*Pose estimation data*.
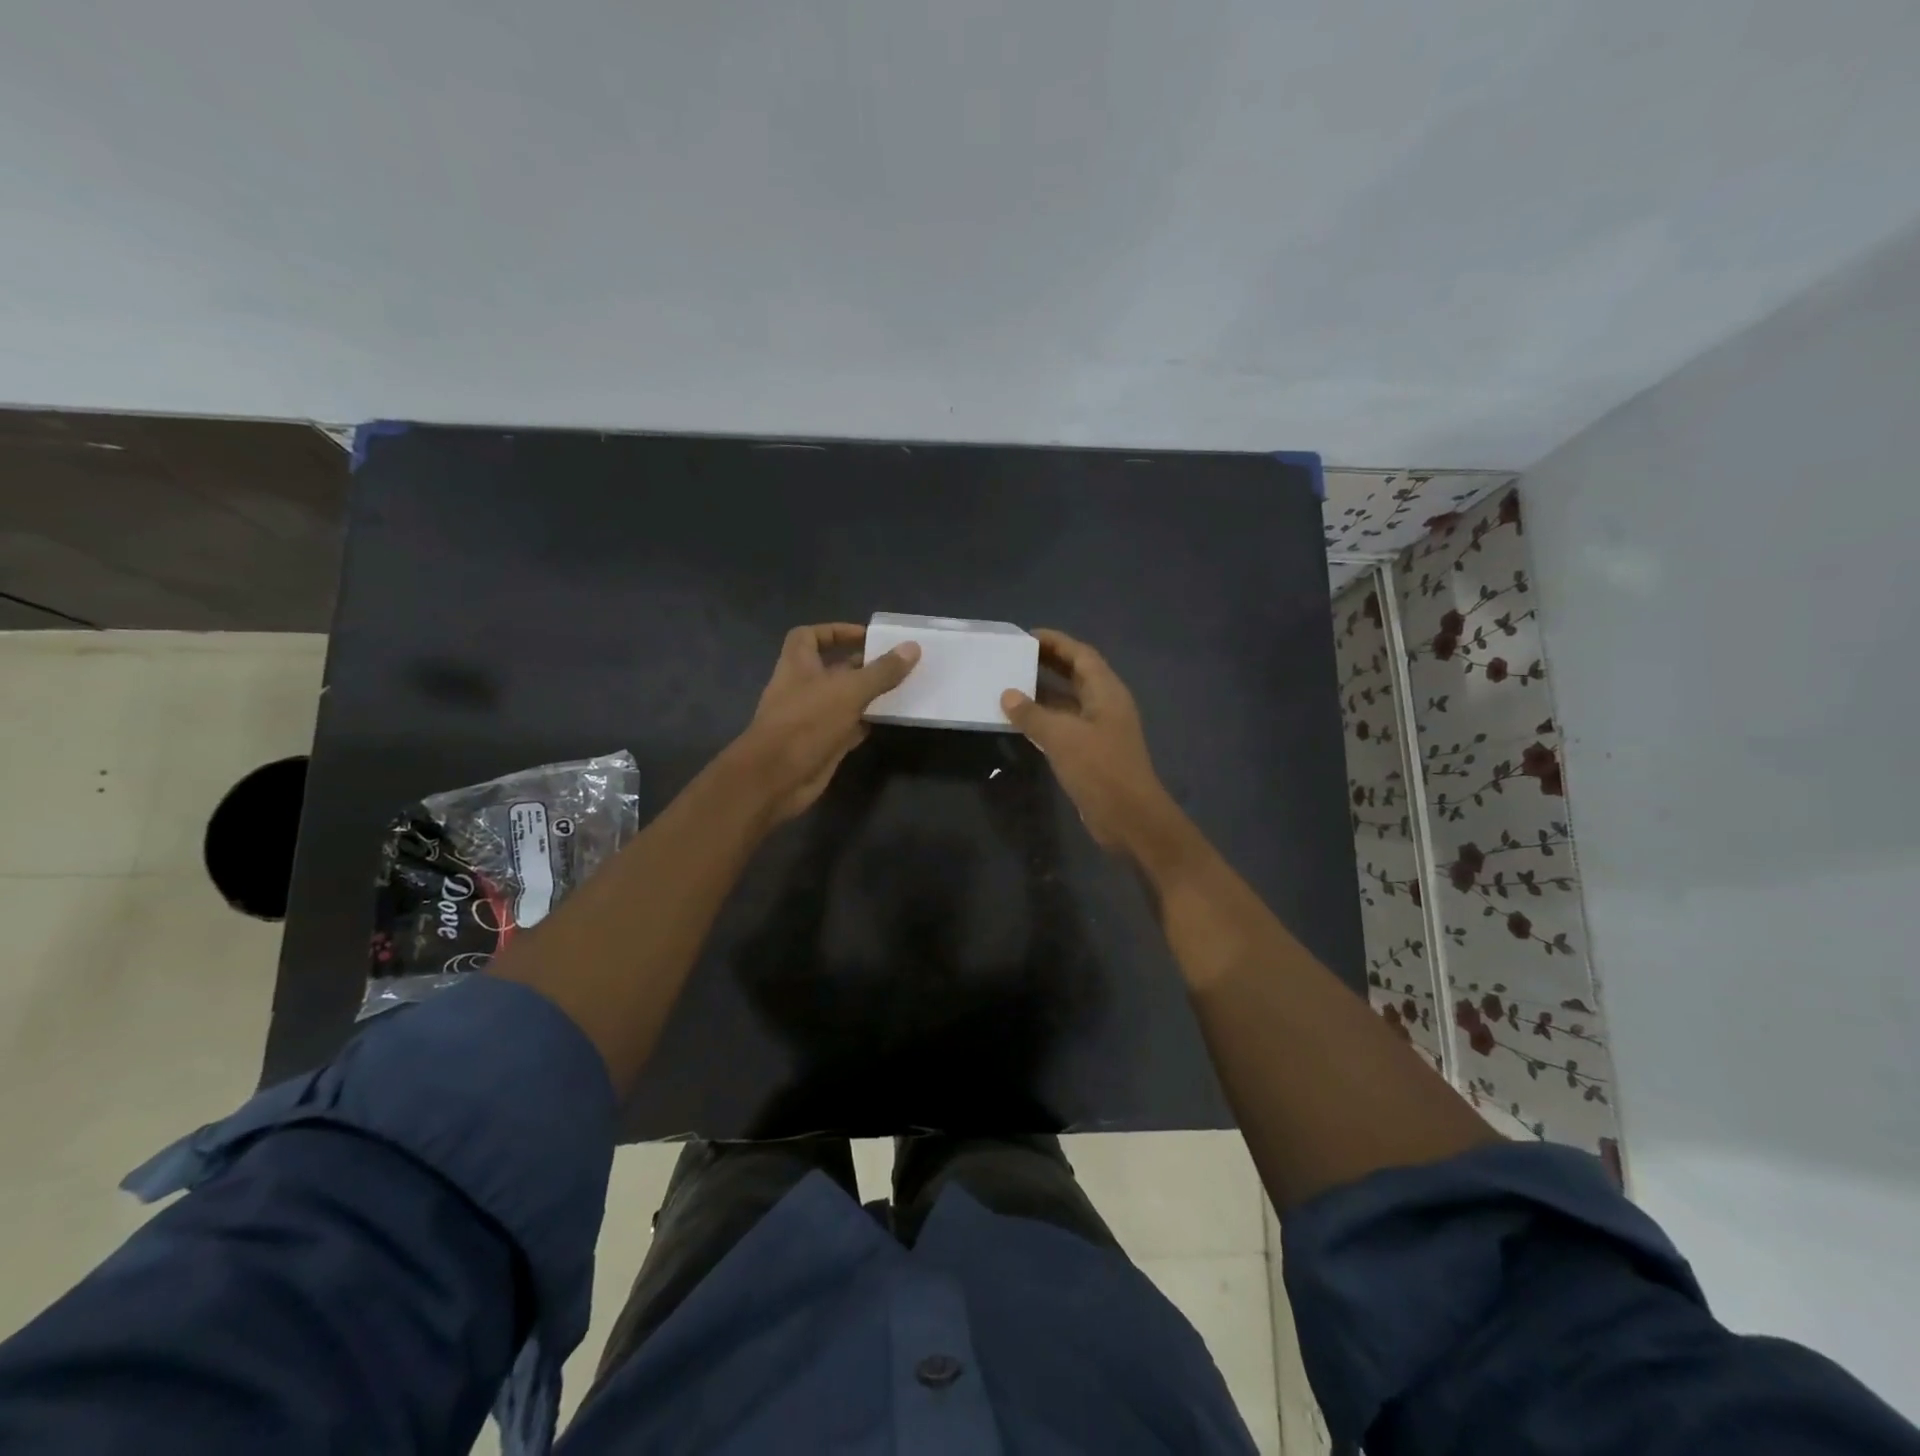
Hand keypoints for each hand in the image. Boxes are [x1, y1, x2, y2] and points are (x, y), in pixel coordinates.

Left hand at [734, 623, 919, 823]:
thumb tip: (912, 647)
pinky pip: (847, 728)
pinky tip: (888, 720)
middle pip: (832, 669)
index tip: (866, 637)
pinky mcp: (821, 744)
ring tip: (900, 688)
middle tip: (895, 664)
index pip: (809, 636)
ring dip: (866, 695)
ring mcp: (811, 718)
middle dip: (861, 665)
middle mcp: (802, 688)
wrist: (776, 778)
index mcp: (798, 665)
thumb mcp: (849, 691)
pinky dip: (865, 723)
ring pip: (842, 700)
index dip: (836, 631)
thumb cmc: (807, 722)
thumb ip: (881, 671)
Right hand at [1001, 629, 1180, 857]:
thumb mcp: (1061, 737)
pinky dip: (1045, 719)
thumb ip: (1032, 714)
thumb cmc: (1100, 769)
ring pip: (1069, 702)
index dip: (1056, 642)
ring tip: (1011, 684)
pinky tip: (1021, 722)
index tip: (1027, 636)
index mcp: (1106, 692)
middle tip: (1015, 657)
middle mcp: (1105, 705)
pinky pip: (1065, 726)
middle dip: (1049, 664)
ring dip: (1044, 693)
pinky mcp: (1092, 753)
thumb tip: (1007, 695)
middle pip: (1076, 675)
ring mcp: (1100, 730)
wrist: (1129, 818)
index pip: (1081, 655)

*What needs to be done*. From the line that contains "ring mcp: (811, 718)" through the final line of the entries above, every line must be reproduced exactly and nothing more.

*Written response*.
ring mcp: (811, 718)
middle dip: (861, 665)
middle mcp: (802, 688)
wrist: (776, 778)
index mcp: (798, 665)
thumb mcp: (849, 691)
pinky dip: (865, 723)
ring pip: (842, 700)
index dip: (836, 631)
thumb cmc: (807, 722)
thumb ip: (881, 671)
Right hand at [1001, 629, 1180, 857]:
thumb mcp: (1061, 737)
pinky dip: (1045, 719)
thumb ip: (1032, 714)
thumb cmc: (1100, 769)
ring pip: (1069, 702)
index dip: (1056, 642)
ring tip: (1011, 684)
pinky tip: (1021, 722)
index tip: (1027, 636)
index mcp: (1106, 692)
middle tip: (1015, 657)
middle mcp: (1105, 705)
pinky pip: (1065, 726)
middle dip: (1049, 664)
ring dip: (1044, 693)
pinky mcp: (1092, 753)
thumb tip: (1007, 695)
middle pip: (1076, 675)
ring mcp: (1100, 730)
wrist: (1129, 818)
index pip: (1081, 655)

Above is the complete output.